Ampry-Samuel said she was initially opposed to rank-choice voting, which became city law in a charter amendment approved last year, but wanted to hear out the BOE and NYCCFB.

“I’m really going in there with an open mind to really get an understanding,” she told the Daily News on Thursday. “If they don’t know what they’re doing, they should not continue to move forward with ranked-choice voting in the upcoming elections in 2021.”

Next week’s hearing will also cover a bill requiring the BOE to post results showing how candidates fare through rounds of elimination. Under the new method, if no candidate wins a majority of first-choice votes, a process of elimination ensues. The candidate with the fewest first-choice votes is discarded, and people who voted for him or her get their second choices counted, instead. The process continues until someone gets more than 50% of the ballot.

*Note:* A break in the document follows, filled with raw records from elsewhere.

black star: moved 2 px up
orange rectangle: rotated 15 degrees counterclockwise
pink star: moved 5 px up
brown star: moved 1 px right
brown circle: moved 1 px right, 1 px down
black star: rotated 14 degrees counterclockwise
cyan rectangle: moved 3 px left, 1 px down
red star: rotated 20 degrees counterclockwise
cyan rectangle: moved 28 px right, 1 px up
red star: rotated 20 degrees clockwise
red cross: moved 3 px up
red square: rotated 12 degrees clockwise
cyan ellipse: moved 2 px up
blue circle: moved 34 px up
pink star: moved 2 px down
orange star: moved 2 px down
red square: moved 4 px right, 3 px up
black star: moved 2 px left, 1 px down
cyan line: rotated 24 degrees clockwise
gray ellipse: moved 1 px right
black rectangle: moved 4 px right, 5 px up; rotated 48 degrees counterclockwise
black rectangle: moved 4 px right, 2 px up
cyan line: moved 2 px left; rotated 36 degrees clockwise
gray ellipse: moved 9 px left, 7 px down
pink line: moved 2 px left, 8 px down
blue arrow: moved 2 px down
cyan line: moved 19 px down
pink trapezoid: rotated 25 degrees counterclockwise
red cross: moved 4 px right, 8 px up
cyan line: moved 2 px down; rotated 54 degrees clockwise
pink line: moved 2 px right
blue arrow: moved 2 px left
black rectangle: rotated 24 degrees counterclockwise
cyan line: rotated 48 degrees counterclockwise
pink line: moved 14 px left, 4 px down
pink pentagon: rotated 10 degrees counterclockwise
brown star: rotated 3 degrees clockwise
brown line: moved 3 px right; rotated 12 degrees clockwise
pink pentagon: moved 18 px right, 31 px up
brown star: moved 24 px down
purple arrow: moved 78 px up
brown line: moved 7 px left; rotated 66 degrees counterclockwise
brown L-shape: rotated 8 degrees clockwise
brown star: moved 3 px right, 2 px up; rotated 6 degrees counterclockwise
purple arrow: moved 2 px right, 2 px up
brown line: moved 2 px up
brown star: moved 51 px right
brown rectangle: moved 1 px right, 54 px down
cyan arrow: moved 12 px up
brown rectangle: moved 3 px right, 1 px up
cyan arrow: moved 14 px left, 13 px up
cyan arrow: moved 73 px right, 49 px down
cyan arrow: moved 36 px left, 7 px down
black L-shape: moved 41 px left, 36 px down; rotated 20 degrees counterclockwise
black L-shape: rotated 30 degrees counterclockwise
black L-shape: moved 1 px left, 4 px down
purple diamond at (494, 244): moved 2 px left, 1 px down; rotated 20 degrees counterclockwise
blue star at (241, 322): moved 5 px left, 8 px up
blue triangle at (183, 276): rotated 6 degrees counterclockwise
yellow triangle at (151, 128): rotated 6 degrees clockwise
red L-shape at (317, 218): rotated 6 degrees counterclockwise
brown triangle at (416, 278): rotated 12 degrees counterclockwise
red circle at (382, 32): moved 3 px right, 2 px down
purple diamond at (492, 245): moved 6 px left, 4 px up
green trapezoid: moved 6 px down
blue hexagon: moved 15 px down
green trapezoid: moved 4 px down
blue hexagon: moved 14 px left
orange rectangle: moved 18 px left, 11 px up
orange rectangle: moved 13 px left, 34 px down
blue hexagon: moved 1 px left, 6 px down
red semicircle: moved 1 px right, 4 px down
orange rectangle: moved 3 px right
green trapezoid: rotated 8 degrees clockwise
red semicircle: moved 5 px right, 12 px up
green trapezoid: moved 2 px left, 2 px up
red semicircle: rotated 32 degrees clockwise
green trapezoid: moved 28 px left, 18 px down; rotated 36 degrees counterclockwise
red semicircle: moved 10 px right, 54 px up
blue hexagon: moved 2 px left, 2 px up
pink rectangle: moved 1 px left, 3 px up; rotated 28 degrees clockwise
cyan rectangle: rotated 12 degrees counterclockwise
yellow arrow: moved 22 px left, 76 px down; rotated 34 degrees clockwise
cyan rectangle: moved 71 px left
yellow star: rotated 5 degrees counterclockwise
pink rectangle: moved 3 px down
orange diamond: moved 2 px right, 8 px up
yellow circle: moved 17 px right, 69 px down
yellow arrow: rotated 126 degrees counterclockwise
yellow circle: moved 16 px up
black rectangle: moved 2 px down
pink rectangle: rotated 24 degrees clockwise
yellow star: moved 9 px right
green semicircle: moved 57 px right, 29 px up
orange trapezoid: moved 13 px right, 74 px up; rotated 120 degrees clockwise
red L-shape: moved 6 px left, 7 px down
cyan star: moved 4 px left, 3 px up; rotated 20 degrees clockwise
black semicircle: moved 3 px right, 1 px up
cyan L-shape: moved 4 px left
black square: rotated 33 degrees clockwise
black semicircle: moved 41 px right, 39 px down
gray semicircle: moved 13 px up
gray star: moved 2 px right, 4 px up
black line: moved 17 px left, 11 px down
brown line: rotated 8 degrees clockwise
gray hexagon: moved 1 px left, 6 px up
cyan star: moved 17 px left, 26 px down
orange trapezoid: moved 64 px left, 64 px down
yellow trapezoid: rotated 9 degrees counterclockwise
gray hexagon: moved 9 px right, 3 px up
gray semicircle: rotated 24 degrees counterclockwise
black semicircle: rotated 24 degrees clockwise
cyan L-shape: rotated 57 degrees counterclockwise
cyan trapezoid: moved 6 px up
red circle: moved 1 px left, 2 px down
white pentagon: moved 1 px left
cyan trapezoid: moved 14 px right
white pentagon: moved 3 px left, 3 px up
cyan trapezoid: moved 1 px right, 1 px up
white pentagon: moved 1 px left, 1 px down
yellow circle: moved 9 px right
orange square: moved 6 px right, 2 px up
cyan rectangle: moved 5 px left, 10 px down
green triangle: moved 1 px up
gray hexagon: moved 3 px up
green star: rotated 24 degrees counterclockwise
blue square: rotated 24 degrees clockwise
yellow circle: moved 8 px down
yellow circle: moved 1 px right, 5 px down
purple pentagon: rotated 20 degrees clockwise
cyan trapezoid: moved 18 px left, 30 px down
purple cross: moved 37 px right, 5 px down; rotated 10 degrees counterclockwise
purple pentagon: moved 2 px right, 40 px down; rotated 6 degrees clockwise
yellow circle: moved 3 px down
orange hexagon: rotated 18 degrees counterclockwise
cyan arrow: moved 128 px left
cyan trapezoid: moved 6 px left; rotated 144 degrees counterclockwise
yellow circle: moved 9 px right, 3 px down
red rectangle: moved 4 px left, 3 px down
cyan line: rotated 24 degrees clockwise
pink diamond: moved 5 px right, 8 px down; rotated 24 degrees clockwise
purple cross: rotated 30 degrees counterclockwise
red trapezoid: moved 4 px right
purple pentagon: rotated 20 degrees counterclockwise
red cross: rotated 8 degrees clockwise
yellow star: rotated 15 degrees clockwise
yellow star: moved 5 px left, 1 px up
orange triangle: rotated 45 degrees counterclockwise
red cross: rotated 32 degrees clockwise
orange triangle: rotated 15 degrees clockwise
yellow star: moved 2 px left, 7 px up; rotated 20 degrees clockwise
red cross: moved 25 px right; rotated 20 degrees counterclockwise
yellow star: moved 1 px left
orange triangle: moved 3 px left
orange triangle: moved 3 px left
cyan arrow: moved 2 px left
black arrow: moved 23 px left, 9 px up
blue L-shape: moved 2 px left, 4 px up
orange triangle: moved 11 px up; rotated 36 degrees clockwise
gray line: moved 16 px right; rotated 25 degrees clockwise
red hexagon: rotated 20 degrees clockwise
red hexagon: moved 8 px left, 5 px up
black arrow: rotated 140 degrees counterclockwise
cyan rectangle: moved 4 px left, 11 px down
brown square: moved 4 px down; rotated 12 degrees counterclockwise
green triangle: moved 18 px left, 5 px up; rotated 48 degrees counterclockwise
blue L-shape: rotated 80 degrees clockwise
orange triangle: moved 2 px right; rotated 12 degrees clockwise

“I remain very enthusiastic about ranked-choice voting, which all the evidence shows enables more people to participate and elect more diverse candidates that have stronger support,” said Councilman Brad Lander (D-Brooklyn), who’s sponsoring the second bill.

An NYCCFB spokesman said the board has been planning for ranked-choice voting all year and will mail postcards, provide training and take other steps to educate New Yorkers about it.

“The CFB is dedicated to giving voters, especially in underrepresented communities, the timely and accurate information they need to cast a ballot safely and effectively,” spokesman Matthew Sollars said in a statement.